Last Friday President Trump did not impose addition tariffs or trade sanctions against China during his press conference and that has investors breathing a little easier. Without question, tensions between the two countries are on the rise.
After the open, ISM manufacturing will be released. ADP and ISM services will be posted Wednesday. On Friday we will get the Unemployment Report. This is a fairly heavy week of economic releases, but most of them are backwards looking. Horrific numbers will not spark selling as long as the recovery is showing signs of progress.
Fiscal and monetary stimulus is planned across the globe and this safety net is boosting investor confidence. The market bid is strong and Asset Managers are erroring on the side of being long. Good news is price then and in my opinion the market will do well just to tread water this summer.
Swing traders are long the SPY at $300. Place an intraday stop at $301 and set a target of $305. One way or the other, we will take profits. I was hoping for a little better follow through to this breakout and since we didn’t get it, we will exit our position.

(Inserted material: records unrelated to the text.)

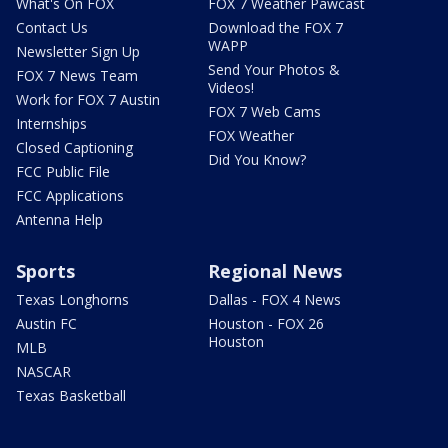
What's On FOX
FOX 7 Weather Pawcast
Contact Us
Download the FOX 7
WAPP
Newsletter Sign Up
Send Your Photos &
FOX 7 News Team
Videos!
Work for FOX 7 Austin
FOX 7 Web Cams
Internships
FOX Weather
Closed Captioning
Did You Know?
FCC Public File
FCC Applications
Antenna Help
Sports
Regional News
Texas Longhorns
Dallas - FOX 4 News
Austin FC
Houston - FOX 26
Houston
MLB
NASCAR
Texas Basketball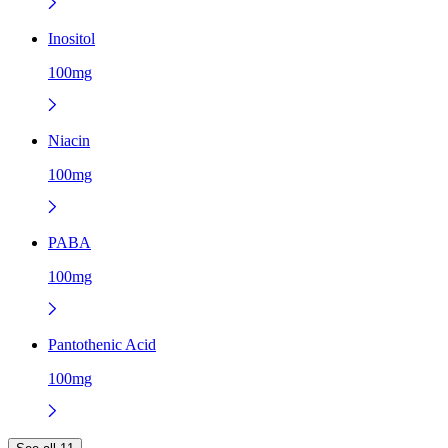
Inositol
100mg
Niacin
100mg
PABA
100mg
Pantothenic Acid
100mg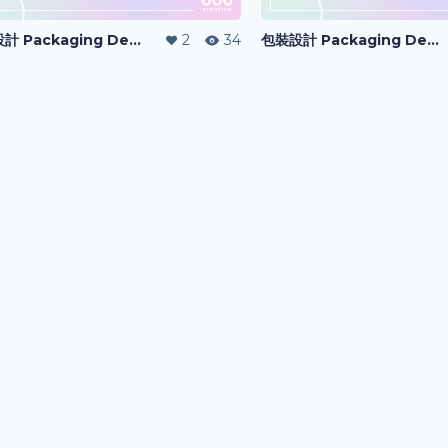
包裝設計 Packaging Design
2
34
包裝設計 Packaging Design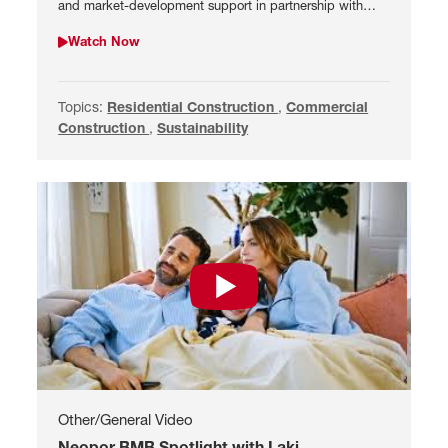
and market-development support in partnership with
BASF and Snetor.
Watch Now
Watch Meet Luis Espada, CEO of Ameripor
Topics:
Search by Residential Construction
Residential Construction
,
Search by Commercial 
Commercial
Construction
,
Search by Sustainability
Sustainability
Watch Neopor BMB Spotlight with L
Other/General Video
Neopor BMB Spotlight with Laki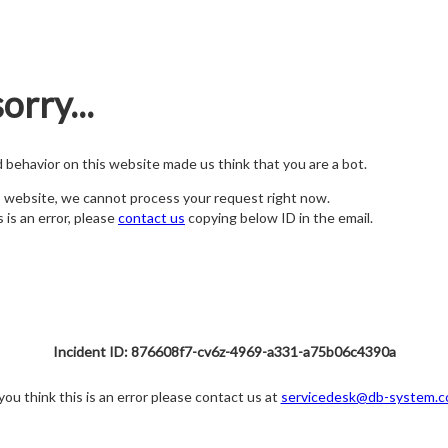
orry...
nd behavior on this website made us think that you are a bot.
s website, we cannot process your request right now.
s is an error, please
contact us
copying below ID in the email.
Incident ID: 876608f7-cv6z-4969-a331-a75b06c4390a
 you think this is an error please contact us at
servicedesk@db-system.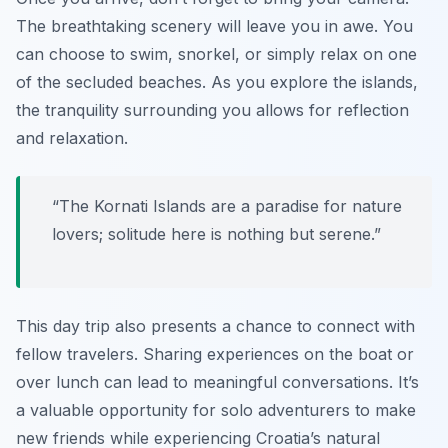
The breathtaking scenery will leave you in awe. You
can choose to swim, snorkel, or simply relax on one
of the secluded beaches. As you explore the islands,
the tranquility surrounding you allows for reflection
and relaxation.
“The Kornati Islands are a paradise for nature
lovers; solitude here is nothing but serene.”
This day trip also presents a chance to connect with
fellow travelers. Sharing experiences on the boat or
over lunch can lead to meaningful conversations. It’s
a valuable opportunity for solo adventurers to make
new friends while experiencing Croatia’s natural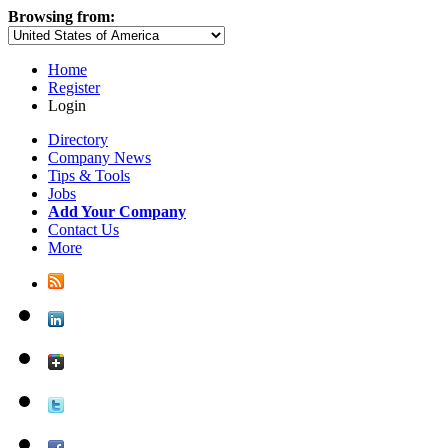
Browsing from:
Home
Register
Login
Directory
Company News
Tips & Tools
Jobs
Add Your Company
Contact Us
More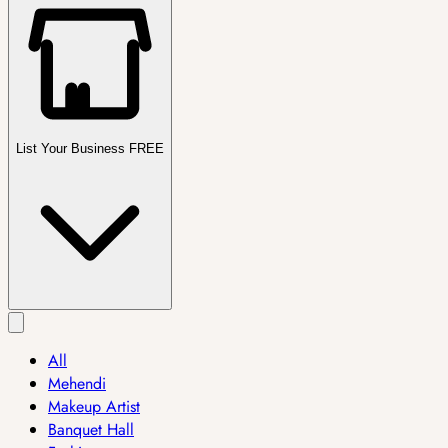
List Your Business FREE
All
Mehendi
Makeup Artist
Banquet Hall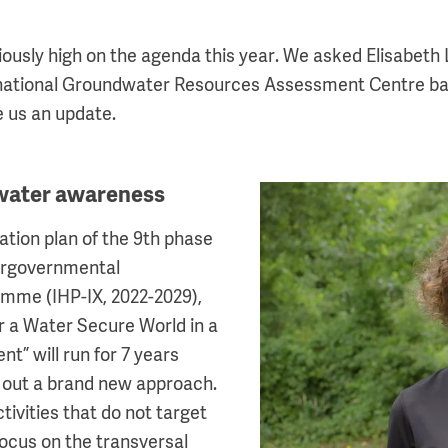
ously high on the agenda this year. We asked Elisabeth 
rnational Groundwater Resources Assessment Centre ba
e us an update.
water awareness
Image
tion plan of the 9th phase
ergovernmental
amme (IHP-IX, 2022-2029),
or a Water Secure World in a
t” will run for 7 years
g out a brand new approach.
tivities that do not target
focus on the transversal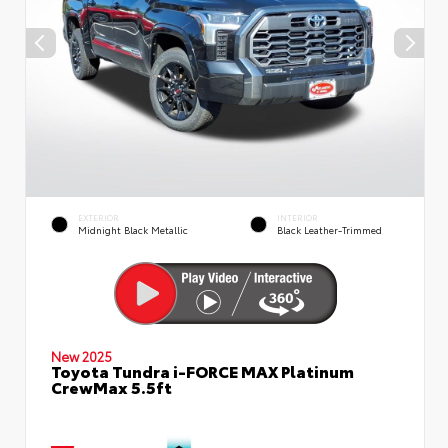
EXTERIOR
INTERIOR
Midnight Black Metallic
Black Leather-Trimmed
New 2025
Toyota Tundra i-FORCE MAX Platinum
CrewMax 5.5ft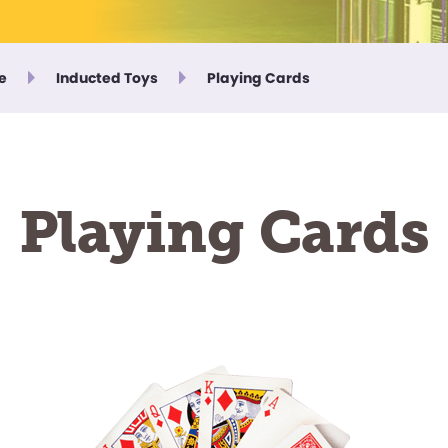
e
Inducted Toys
Playing Cards
Playing Cards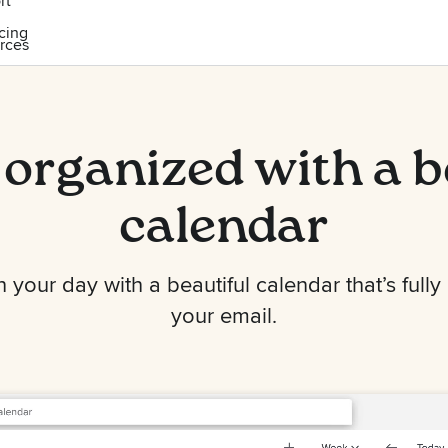
rt
icing
rces
 organized with a b
calendar
your day with a beautiful calendar that’s fully
your email.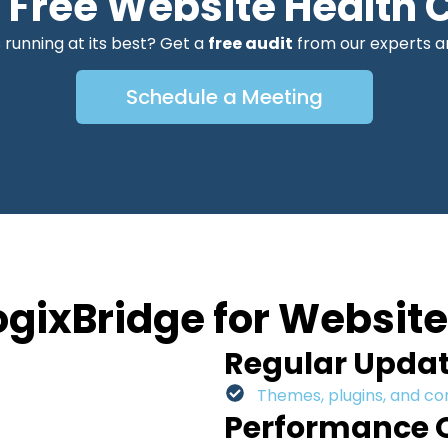
a Free Website Health 
 running at its best? Get a
free audit
from our experts an
Schedule a Meeting
gixBridge for Websit
Regular Upda
Themes, plugins, and c
Performance 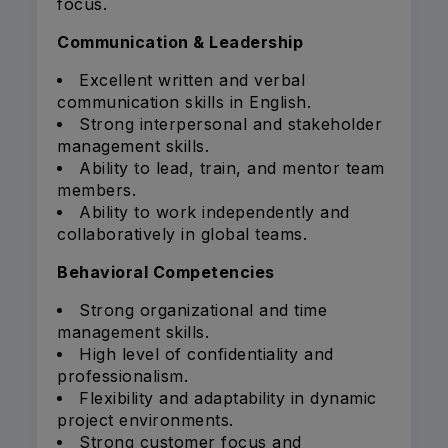
focus.
Communication & Leadership
Excellent written and verbal
communication skills in English.
Strong interpersonal and stakeholder
management skills.
Ability to lead, train, and mentor team
members.
Ability to work independently and
collaboratively in global teams.
Behavioral Competencies
Strong organizational and time
management skills.
High level of confidentiality and
professionalism.
Flexibility and adaptability in dynamic
project environments.
Strong customer focus and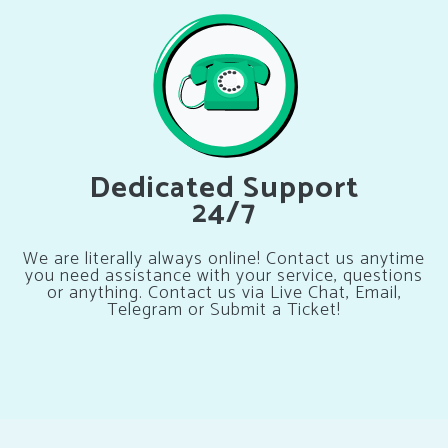
Dedicated Support
24/7
We are literally always online! Contact us anytime
you need assistance with your service, questions
or anything. Contact us via Live Chat, Email,
Telegram or Submit a Ticket!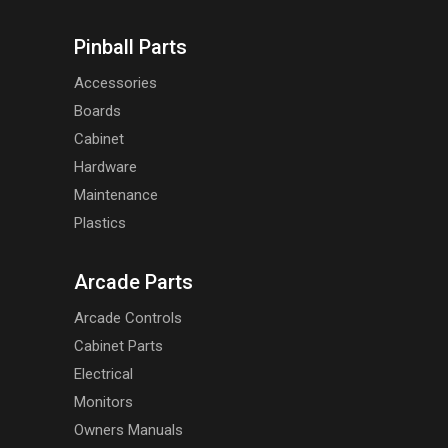
Pinball Parts
Accessories
Boards
Cabinet
Hardware
Maintenance
Plastics
Arcade Parts
Arcade Controls
Cabinet Parts
Electrical
Monitors
Owners Manuals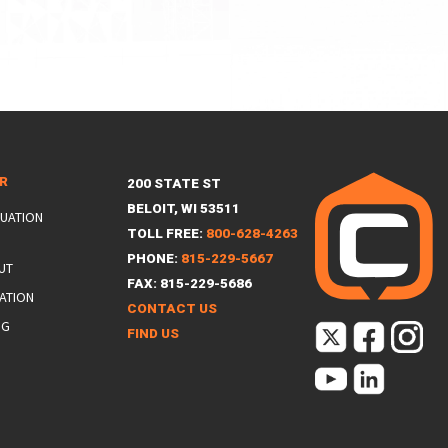
ER
200 STATE ST
BELOIT, WI 53511
LUATION
TOLL FREE:
800-628-4263
PHONE:
815-229-5667
UT
FAX: 815-229-5686
ATION
CONTACT US
NG
FIND US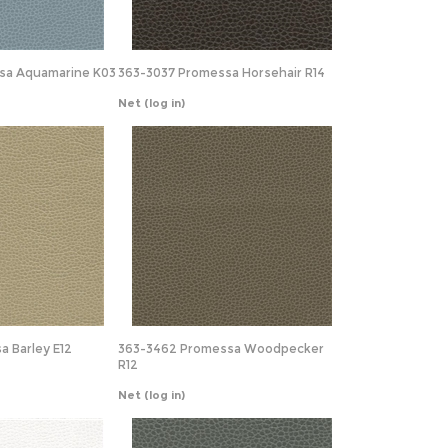
sa Aquamarine K03
363-3037 Promessa Horsehair R14
Net
(log in)
a Barley E12
363-3462 Promessa Woodpecker
R12
Net
(log in)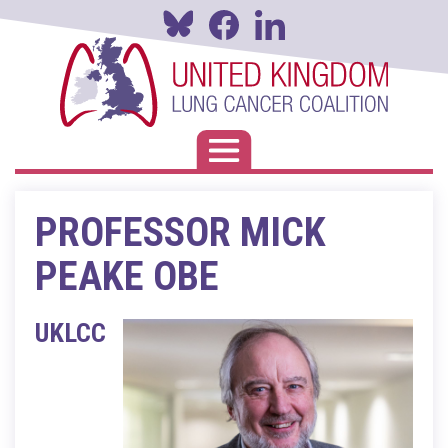
Skip
to
main
content
Toggle navigation
PROFESSOR MICK
PEAKE OBE
UKLCC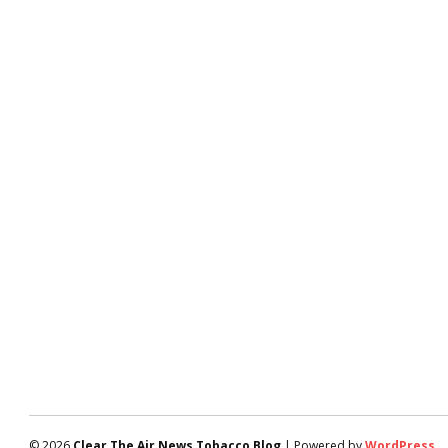
© 2026
Clear The Air News Tobacco Blog
| Powered by
WordPress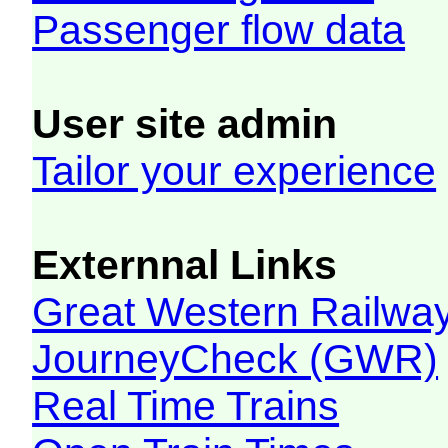
Passenger flow data
User site admin
Tailor your experience
Externnal Links
Great Western Railw
JourneyCheck (GWR)
Real Time Trains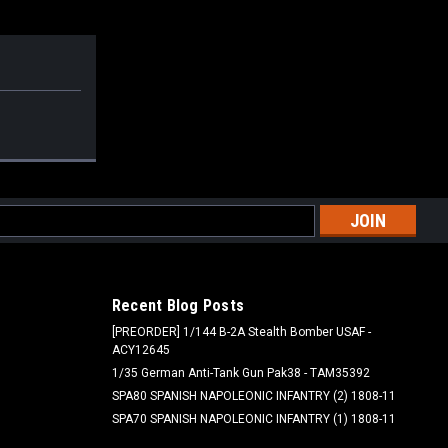
l
ess
Recent Blog Posts
[PREORDER] 1/144 B-2A Stealth Bomber USAF -
ACY12645
1/35 German Anti-Tank Gun Pak38 - TAM35392
SPA80 SPANISH NAPOLEONIC INFANTRY (2) 1808-11
SPA70 SPANISH NAPOLEONIC INFANTRY (1) 1808-11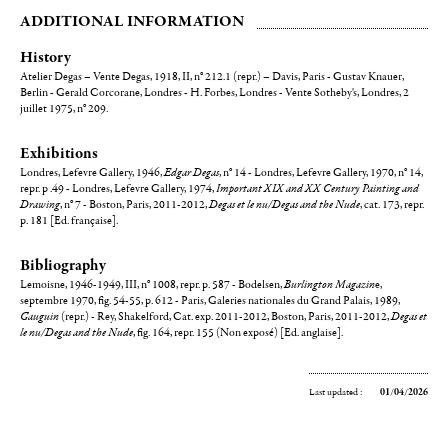
ADDITIONAL INFORMATION
History
Atelier Degas – Vente Degas, 1918, II, n° 212.1 (repr.) – Davis, Paris - Gustav Knauer,
Berlin - Gerald Corcorane, Londres - H. Forbes, Londres - Vente Sotheby's, Londres, 2
juillet 1975, n° 209.
Exhibitions
Londres, Lefevre Gallery, 1946,
Edgar Degas
, n° 14 - Londres, Lefevre Gallery, 1970, n° 14,
repr. p .49 - Londres, Lefevre Gallery, 1974,
Important XIX and XX Century Painting and
Drawing
, n° 7 - Boston, Paris, 2011-2012,
Degas et le nu/Degas and the Nude
, cat. 173, repr.
p. 181 [Ed. française].
Bibliography
Lemoisne, 1946-1949, III, n° 1008, repr. p. 587 - Bodelsen,
Burlington Magazin
e,
septembre 1970, fig. 54-55, p. 612 - Paris, Galeries nationales du Grand Palais, 1989,
Gauguin
(repr.) - Rey, Shakelford, Cat. exp. 2011-2012, Boston, Paris, 2011-2012,
Degas et
le nu/Degas and the Nude
, fig. 164, repr. 155 (Non exposé) [Ed. anglaise].
Last updated :
01/04/2026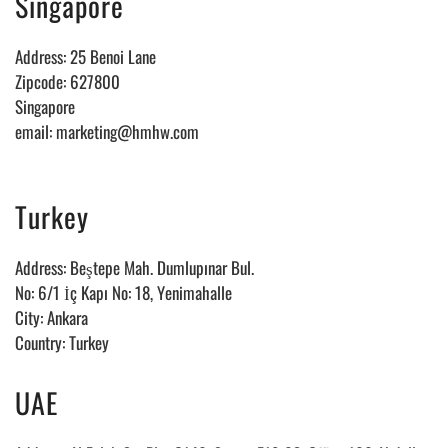
Singapore
Address: 25 Benoi Lane
Zipcode: 627800
Singapore
email: marketing@hmhw.com
Turkey
Address:
Beştepe Mah. Dumlupınar Bul.
No: 6/1 İç Kapı No: 18, Yenimahalle
City: Ankara
Country: Turkey
UAE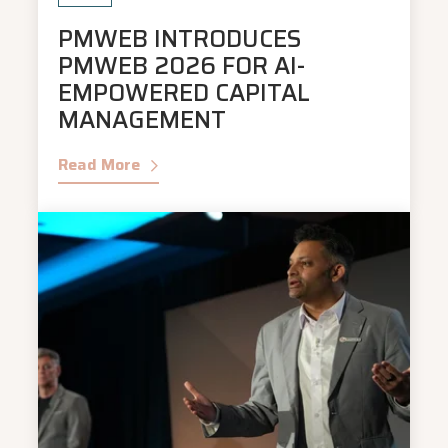
PMWEB INTRODUCES
PMWEB 2026 FOR AI-
EMPOWERED CAPITAL
MANAGEMENT
Read More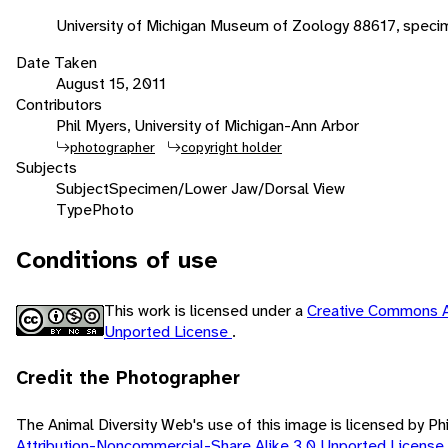
University of Michigan Museum of Zoology 88617, speci
Date Taken
August 15, 2011
Contributors
Phil Myers, University of Michigan-Ann Arbor
photographer
copyright holder
Subjects
Subject
Specimen/Lower Jaw/Dorsal View
Type
Photo
Conditions of use
This work is licensed under a
Creative Commons A
Unported License
.
Credit the Photographer
The Animal Diversity Web's use of this image is licensed by Ph
Attribution-Noncommercial-Share Alike 3.0 Unported License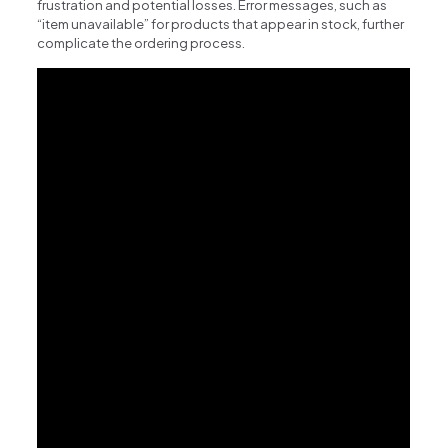
frustration and potential losses. Error messages, such as
“item unavailable” for products that appear in stock, further
complicate the ordering process.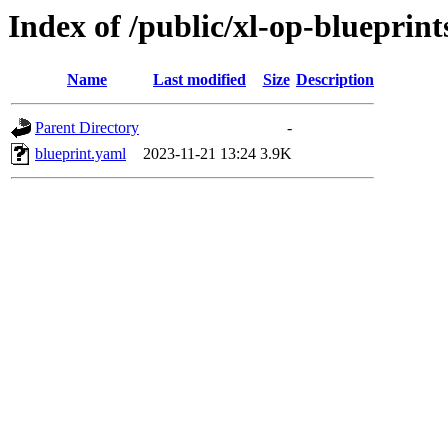
Index of /public/xl-op-blueprints
Name
Last modified
Size
Description
Parent Directory
-
blueprint.yaml
2023-11-21 13:24
3.9K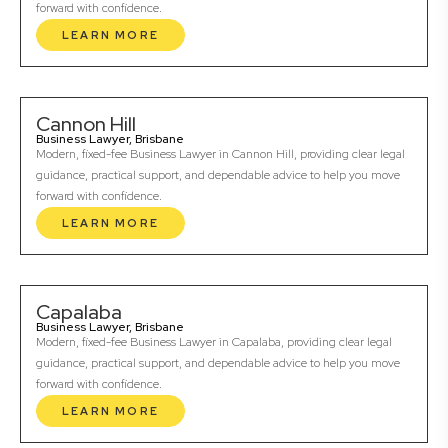
forward with confidence.
LEARN MORE
Cannon Hill
Business Lawyer, Brisbane
Modern, fixed-fee Business Lawyer in Cannon Hill, providing clear legal
guidance, practical support, and dependable advice to help you move
forward with confidence.
LEARN MORE
Capalaba
Business Lawyer, Brisbane
Modern, fixed-fee Business Lawyer in Capalaba, providing clear legal
guidance, practical support, and dependable advice to help you move
forward with confidence.
LEARN MORE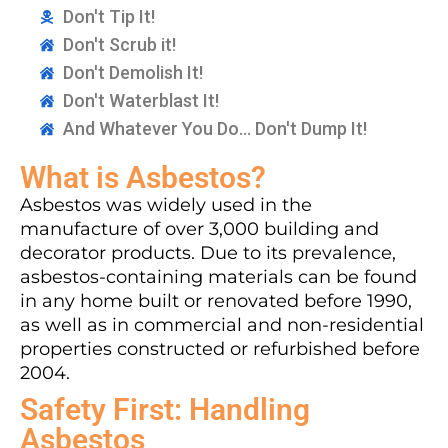
Don't Tip It!
Don't Scrub it!
Don't Demolish It!
Don't Waterblast It!
And Whatever You Do... Don't Dump It!
What is Asbestos?
Asbestos was widely used in the
manufacture of over 3,000 building and
decorator products. Due to its prevalence,
asbestos-containing materials can be found
in any home built or renovated before 1990,
as well as in commercial and non-residential
properties constructed or refurbished before
2004.
Safety First: Handling
Asbestos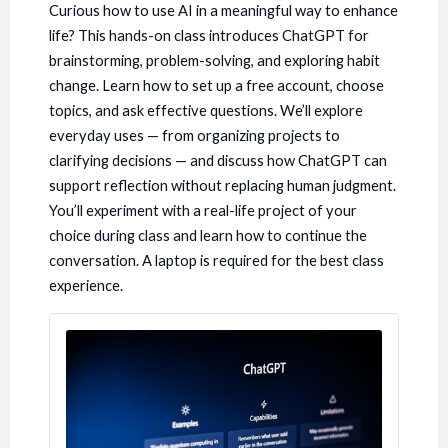
Curious how to use AI in a meaningful way to enhance
life? This hands-on class introduces ChatGPT for
brainstorming, problem-solving, and exploring habit
change. Learn how to set up a free account, choose
topics, and ask effective questions. We’ll explore
everyday uses — from organizing projects to
clarifying decisions — and discuss how ChatGPT can
support reflection without replacing human judgment.
You’ll experiment with a real-life project of your
choice during class and learn how to continue the
conversation. A laptop is required for the best class
experience.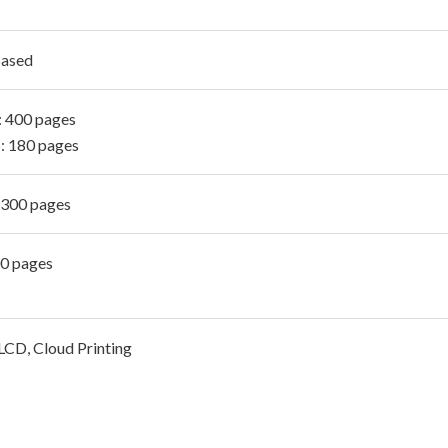
Based
 400 pages
: 180 pages
 300 pages
00 pages
CD, Cloud Printing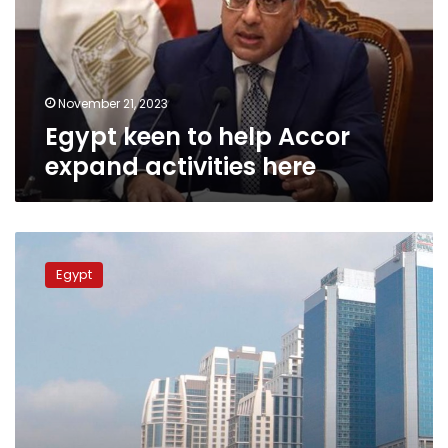
expand
activities
here
November 21, 2023
Egypt keen to help Accor
expand activities here
Tourism
min:
Egypt
Over
25,000
hotel
rooms
to
be
ready
by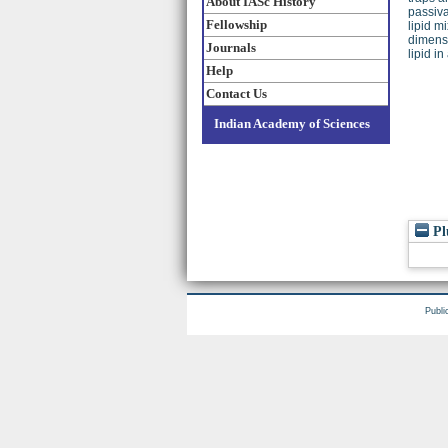
About IASc History
passiva
Fellowship
lipid m
dimensi
Journals
lipid i
Help
Contact Us
Indian Academy of Sciences
Pl
Publi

Swing traders should continue to sell out of the money bullish put spreads on strong stocks. Distance yourself from the action and sell these put spreads below major technical support. Take advantage of time decay and generate income while we wait for clarity. If support at SPY $295 is breached, buy back your put spreads. I am not worried that we are going to miss the next leg of a big market rally.
Day traders will be able to find opportunities on both sides of the market intraday. Many stocks have rallied to resistance and prices are fairly frothy. Weak stocks have had decent follow-through intraday and you can make money on the short side if you have a little help from the market. I still prefer to trade from the long side because the S&P 500 is above major resistance. However, it is harder to find stocks with strong upward directional movement. This tells me that the market is getting tired and that buyers and sellers are paired off. Trim your size and reduce your trade count in this low probability trading environment.
Expect choppy price movement while we wait for clarity the next couple of months. Support is at $300 and $295 and resistance is at $307.